Vint alors la phase P comme patinage. La taille du cachalot l'empêchait d'être particulièrement vif dans ses mouvements, mais la combinaison d'un métal lisse et d'eau dégoulinant de partout faisait une surface sur laquelle il ne faisait pas bon se tenir debout.

L'exercice demanda d'abord de nombreux moulinets de bras, impliqua quelques dérapages un peu trop près des bords, puis Clint prit le coup de main. Réussissant non seulement à tenir son arc en joue correctement, mais également à progresser approximativement dans la direction voulue, il entreprit de trouver un bon endroit où décocher sa flèche.

Heureusement, ce ne fut pas dur. L'articulation de la tête était une faille de cinq bons centimètres, dentelées et émettant ce qui pouvait être, au choix, de la vapeur d'eau ou le signe d'un dysfonctionnement moteur. Clint sélectionna une flèche explosive qui se perdit dans les méandres mécaniques de la bête.

Un instant plus tard, le métal vibra, vrombit, trembla, se disjoignit, se tordit, chauffa, et Clint préféra s'éclipser avant que les conséquences ne devinssent plus contraignantes et définitives.

Sans prendre la peine de styliser son plongeon, il sauta du dos du cachalot et n'attendit pas de remonter à la surface pour nager à grandes brasses en direction du port. Les remous provoqués par l'agonie du robot n'aidèrent pas sa quête, et il manqua de se faire assommer par une nageoire ainsi que de manquer d'air avant d'être arrivé à une distance raisonnable.

Il gagna néanmoins le quai sans blessure pire que son bouton de moustique.

Là, il se hissa péniblement hors de l'eau, et se retourna enfin pour contempler son œuvre. La cachalot robot dont l'origine et l'utilité demeuraient toujours un mystère épais ne ressemblait plus vraiment à un cachalot, ni à un robot. Fumée noire et départs de feu, pistons à l'air et huile noire brillante. Clint se félicita pour un travail bien fait.

Il allait encore falloir qu'il trouvât Anton Kaiser pour lui ficher une flèche entre les deux yeux, mais il méritait bien deux minutes pour reprendre son souffle et ses esprits après avoir bataillé un robot cachalot.

Le fond sonore, mêlant obturateurs et sirènes, le fit revenir à la réalité. Une foule massée sur le quai avait l'attention braquée sur lui ainsi que sur la carcasse de la bête, et, à en croire les nombreux téléphones tendus à bout de bras, son exploit avait été dûment enregistré.

Il replongea sans demander son reste, avec effets cette fois.

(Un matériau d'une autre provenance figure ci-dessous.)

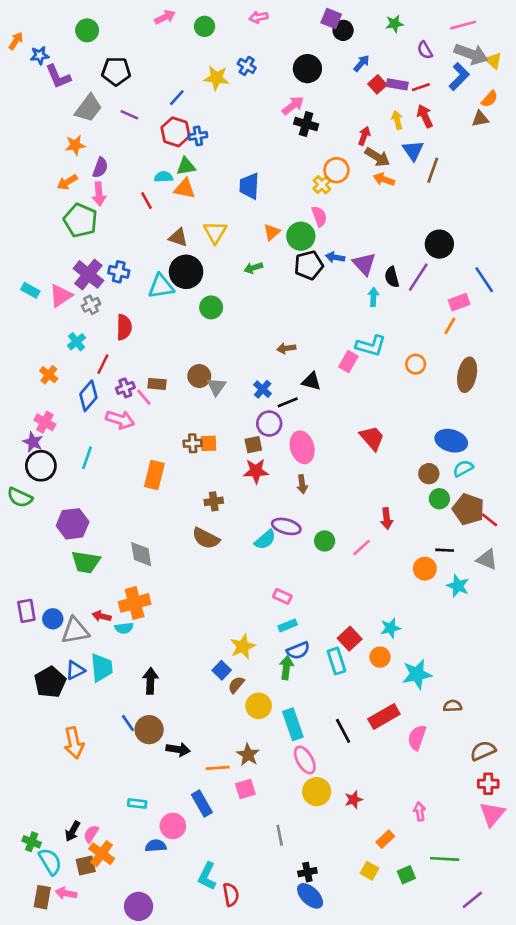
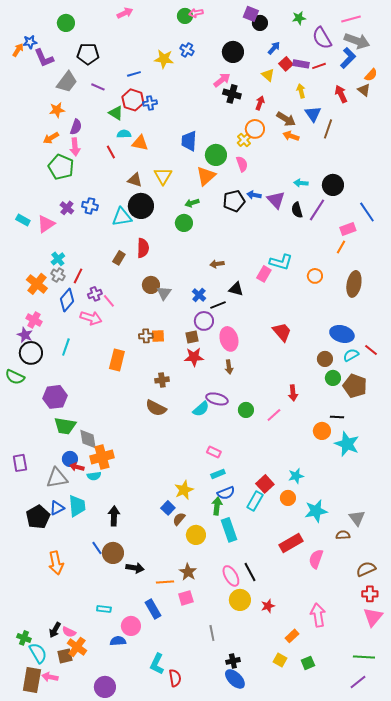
green circle: (205, 26) -> (185, 16), moved
orange arrow: (16, 41) -> (18, 50), moved
purple semicircle: (425, 50) -> (322, 38), size x1.6
yellow triangle: (493, 61) -> (268, 75), moved
blue line: (177, 98) -> (134, 74), turned 32
red arrow: (425, 116) -> (341, 94), moved
brown triangle: (480, 119) -> (364, 90), turned 48
red arrow: (364, 136) -> (260, 103), moved
green triangle: (186, 166) -> (116, 113), moved, turned 42
orange triangle: (272, 232) -> (206, 176), size x1.5
green circle: (301, 236) -> (216, 155), moved
purple cross: (88, 274) -> (67, 208), size x0.6
cyan arrow: (373, 297) -> (301, 183), moved, turned -88
gray cross: (91, 305) -> (58, 275), moved, turned -32
green circle: (211, 307) -> (184, 223), moved
red semicircle: (124, 327) -> (143, 248), moved
orange cross: (49, 375) -> (37, 284), size x1.5
brown rectangle: (157, 384) -> (119, 258), moved, turned -64
red line: (490, 520) -> (371, 350), moved
gray diamond: (141, 554) -> (88, 439), moved
gray triangle: (487, 559) -> (357, 518), moved, turned 30
cyan star: (458, 586) -> (347, 444), size x1.4
blue circle: (53, 619) -> (70, 459), moved
cyan rectangle: (336, 661) -> (255, 501), turned 48
cyan rectangle: (293, 724) -> (229, 530), moved
black line: (343, 731) -> (250, 572), moved
pink arrow: (420, 811) -> (318, 615), size x1.6
pink semicircle: (91, 834) -> (69, 632), turned -96
green line: (445, 859) -> (364, 657), moved
brown rectangle: (42, 897) -> (32, 680), size x1.4

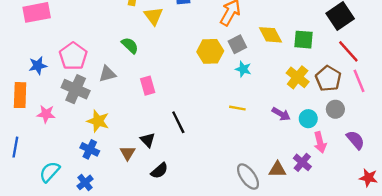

« Après ça, j'ai contacté l'agent Sitwell, qui m'a ordonné de faire profil bas le temps qu'il mette sur pied une extraction et d'oublier Kaiser. J'ai donc fait profil bas pendant une bonne semaine – »

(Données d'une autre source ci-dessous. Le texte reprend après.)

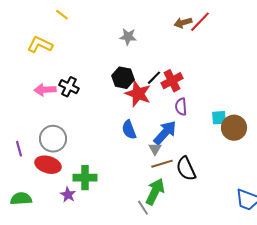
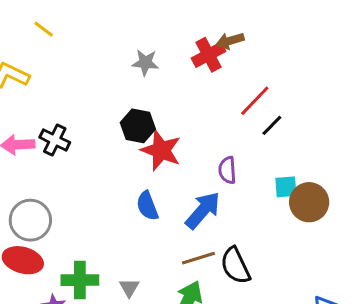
red line: (200, 22) -> (255, 101), moved
black line: (154, 78) -> (272, 125), moved
red cross: (172, 81) -> (208, 55), moved
gray triangle: (155, 149) -> (129, 288), moved

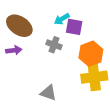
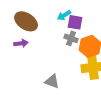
gray cross: (54, 45) -> (71, 38), moved

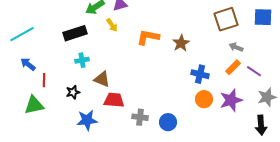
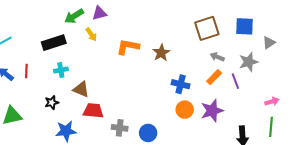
purple line: (254, 71) -> (235, 81), turned 35
red line: (44, 80) -> (26, 71), moved
gray star: (267, 97) -> (249, 62), moved

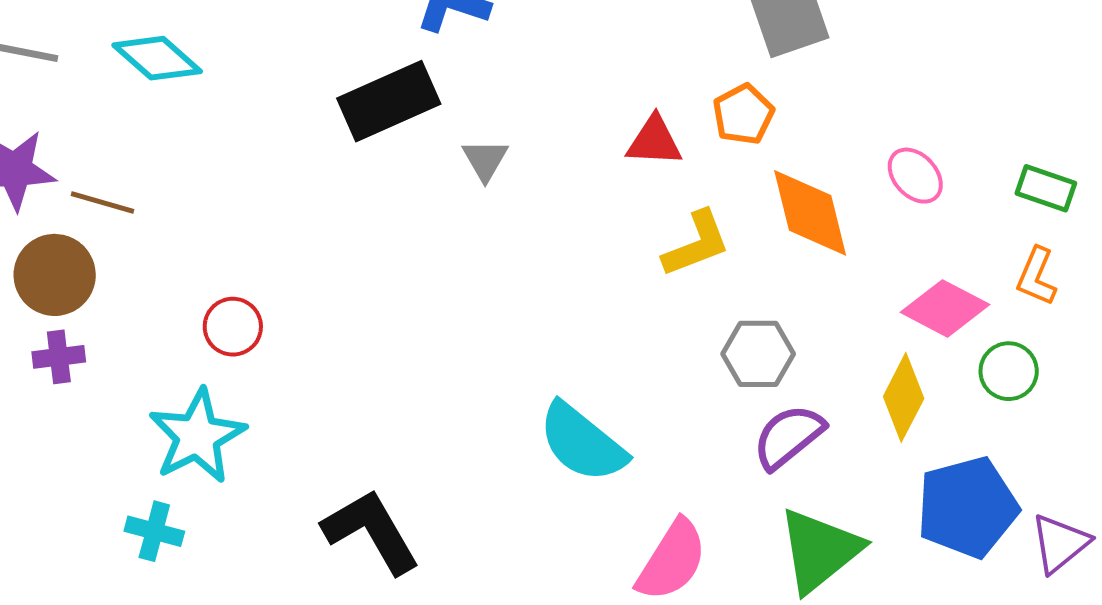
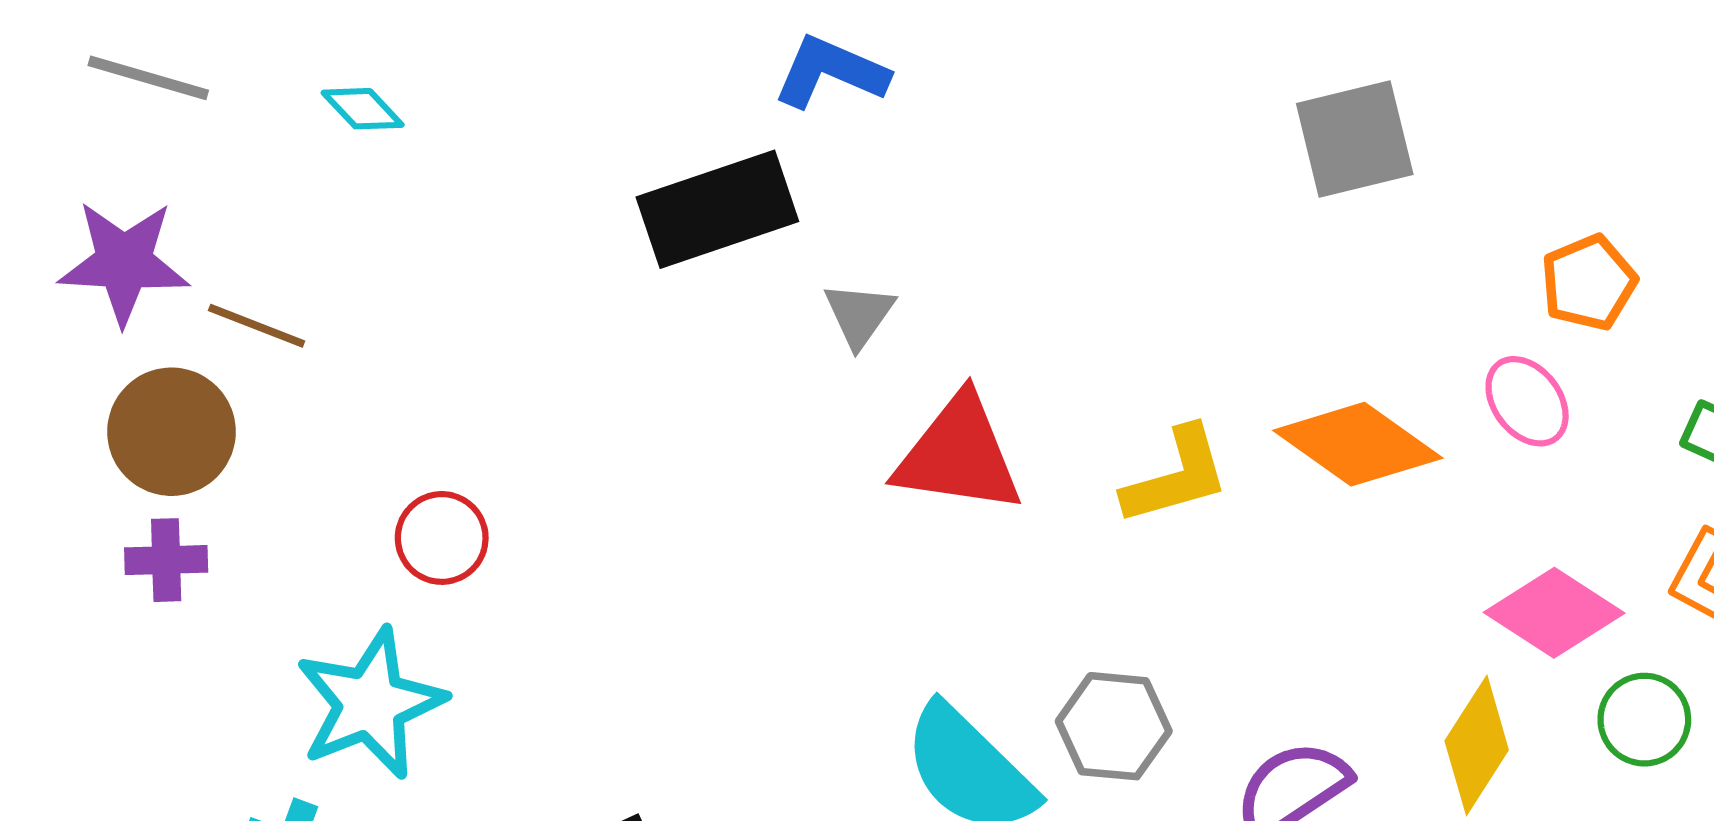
cyan diamond: (157, 58) -> (363, 109), size x0.6
orange pentagon: (743, 114) -> (1589, 283), moved
red triangle: (654, 141) -> (959, 455), moved, size x1.5
orange diamond: (810, 213) -> (1358, 444), turned -46
gray hexagon: (758, 354) -> (1114, 726), moved

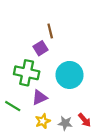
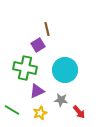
green line: (13, 106) -> (12, 110), moved
gray star: (65, 123) -> (61, 100), moved

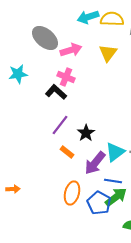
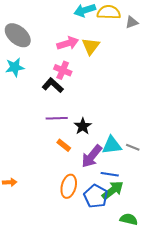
gray ellipse: (45, 38) -> (18, 35), moved
yellow triangle: (108, 53) -> (91, 46), moved
purple line: (60, 125) -> (57, 118), turned 50
cyan triangle: (115, 152) -> (112, 145), turned 30

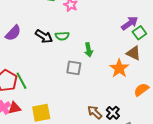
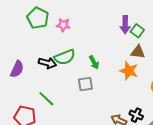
purple arrow: (130, 23) -> (125, 25), turned 144
green semicircle: (62, 36) -> (65, 57), size x1.5
green line: (21, 81) -> (46, 99), moved

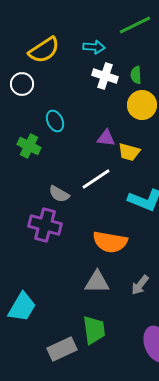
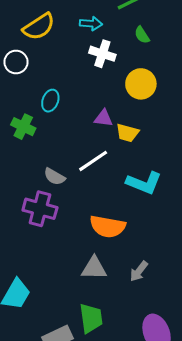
green semicircle: (136, 75) -> (142, 35), moved, turned -30
cyan ellipse: (55, 121) -> (50, 101), turned 45

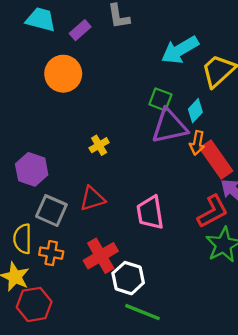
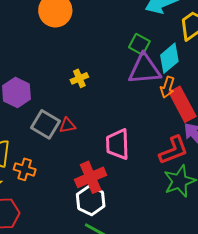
cyan diamond: (195, 111) -> (169, 58), size x1.4
red triangle: (92, 199) -> (67, 125), size x0.7
gray square: (51, 211) -> (45, 124), moved
red cross: (101, 256) -> (91, 177), moved

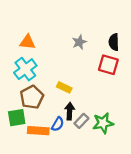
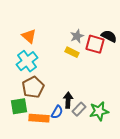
orange triangle: (27, 42) -> (29, 36), turned 35
black semicircle: (114, 42) -> (109, 36), turned 119
red square: (108, 65) -> (95, 44), moved
yellow rectangle: (64, 87) -> (72, 52), moved

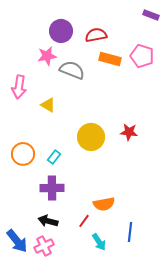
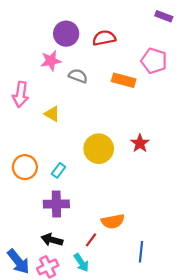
orange rectangle: (110, 59) -> (124, 80), moved
gray semicircle: (72, 70) -> (78, 76), size x0.7
red star: (129, 132) -> (140, 143), turned 30
cyan arrow: (99, 242) -> (81, 263), moved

Personne ne manqua l'accusation de lenteur et d'inefficacité sous-jacente, mais le principal concerné décida de simplement l'ignorer.

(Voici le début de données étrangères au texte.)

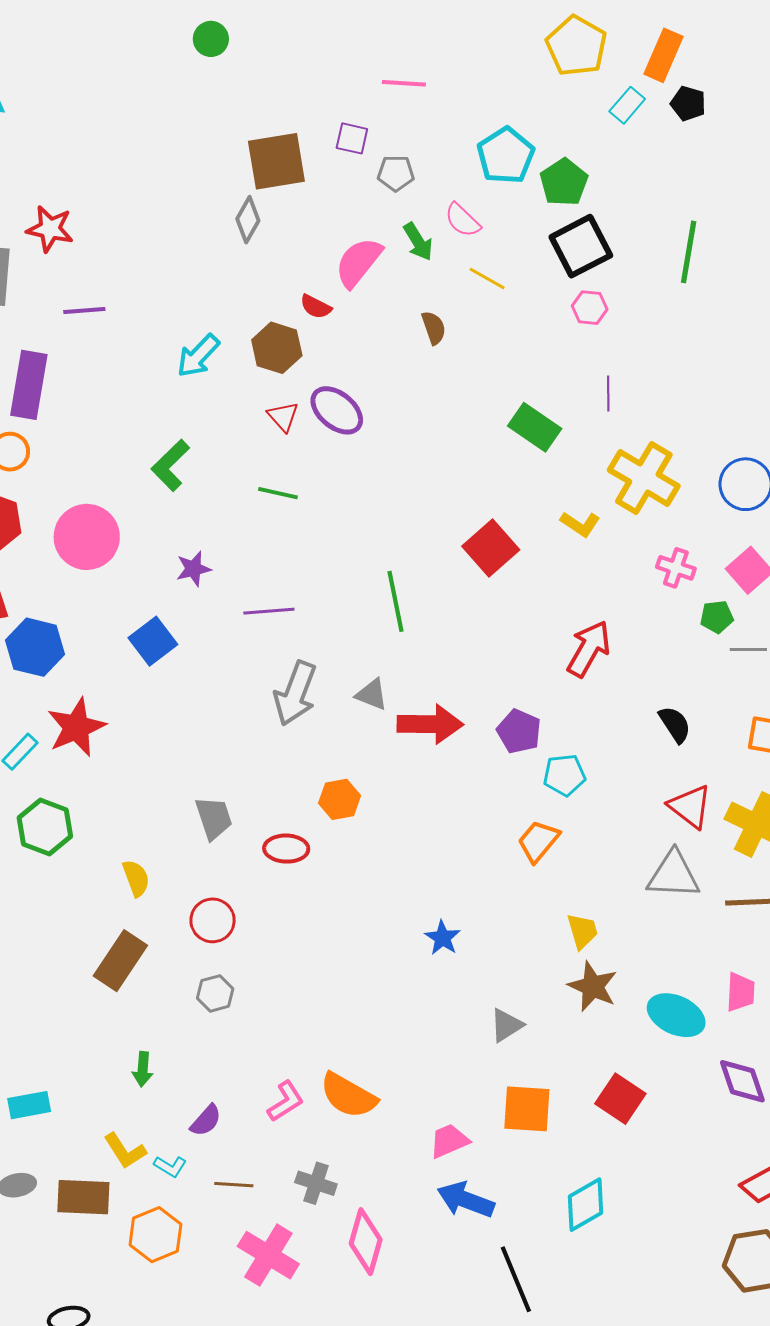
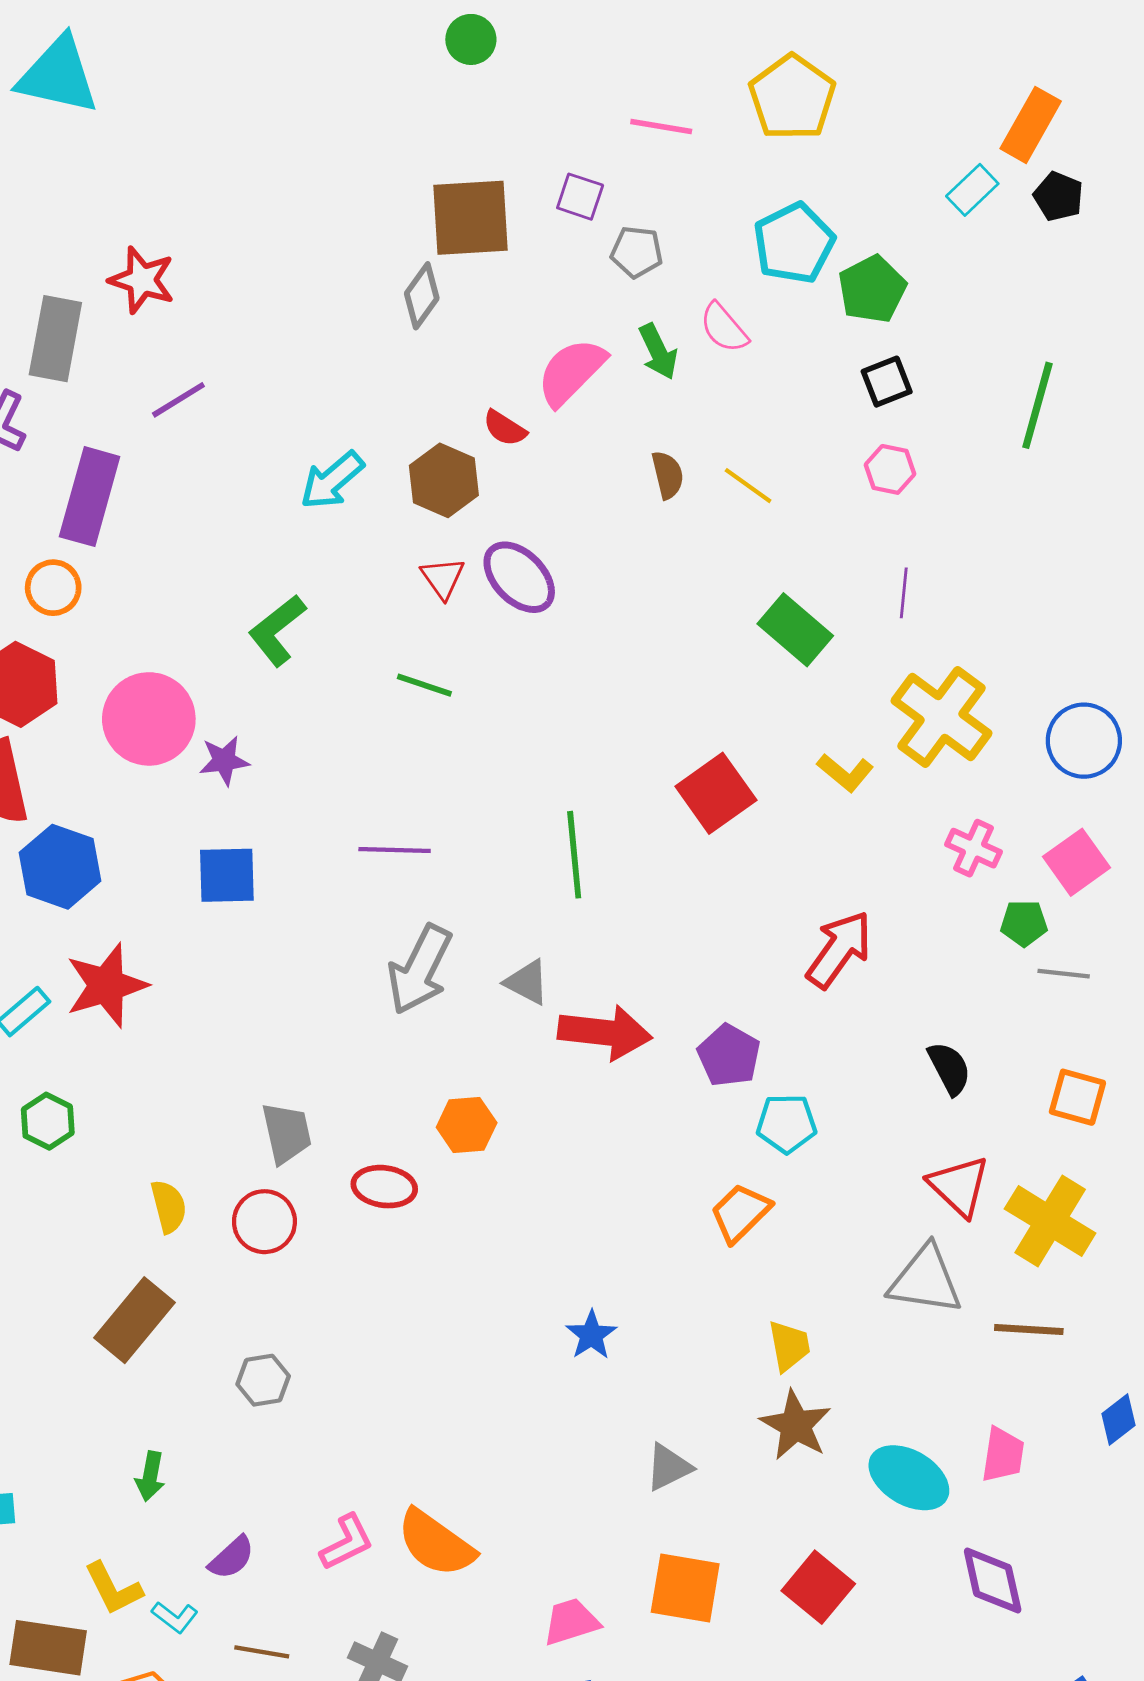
green circle: (211, 39) -> (471, 39), moved
yellow pentagon: (576, 46) -> (792, 97), moved
black square: (581, 246) -> (887, 382), size x0.6
yellow line: (487, 278) -> (748, 486), moved
purple line: (84, 310) -> (178, 400), turned -33
purple star: (193, 569) -> (224, 761), moved
blue square: (153, 641) -> (227, 875), turned 30
green hexagon: (45, 827) -> (48, 1121), size x0.7
red circle: (213, 920) -> (264, 1222), moved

« – avant que l'équipe STRIKE rapplique, m'encercle en plein milieu d'une place bondée, me tase et me ramène en Amérique, où j'attends toujours une explication sur ce bazar. »

Entre le robot cachalot (peu importait combien de fois il se le répétait, ça ne deviendrait jamais moins ridicule), l'extraction inutilement violente, sans oublier extrêmement peu discrète, et l'absence de mensonge servi au public comme il était coutume, Clint était sincèrement consterné.

Fury fit semblant de ne pas remarquer que le regard de son agent était sur lui. Hill replaça une mèche derrière son oreille. Sitwell soupira. Coulson repassa un passage de la vidéo (le plongeon sans grâce aucune).

« Est-ce que c'est Stark ? insista Clint. Il se met aux cachalots après les armures ?

- Oh, je doute fortement que Stark s'intéresse aux cétacés, répondit Coulson sans se tourner vers lui. Autre chose, je ne dirais pas, mais un cachalot blanc ne lui ressemble pas du tout.

- Nous allons devoir nous habituer à confronter pire que Stark, » fit gravement Fury.

Clint pensa vaguement que si son patron essayait de lui faire comprendre que des événements tels que des robots cachalots allaient devenir monnaie courante dans leur travail, il était peut-être temps de présenter sa démission.

Puis il se souvint que l'humanité ne faisait pas pire que Stark, et conclut que Fury essayait juste de se la jouer, comme d'habitude.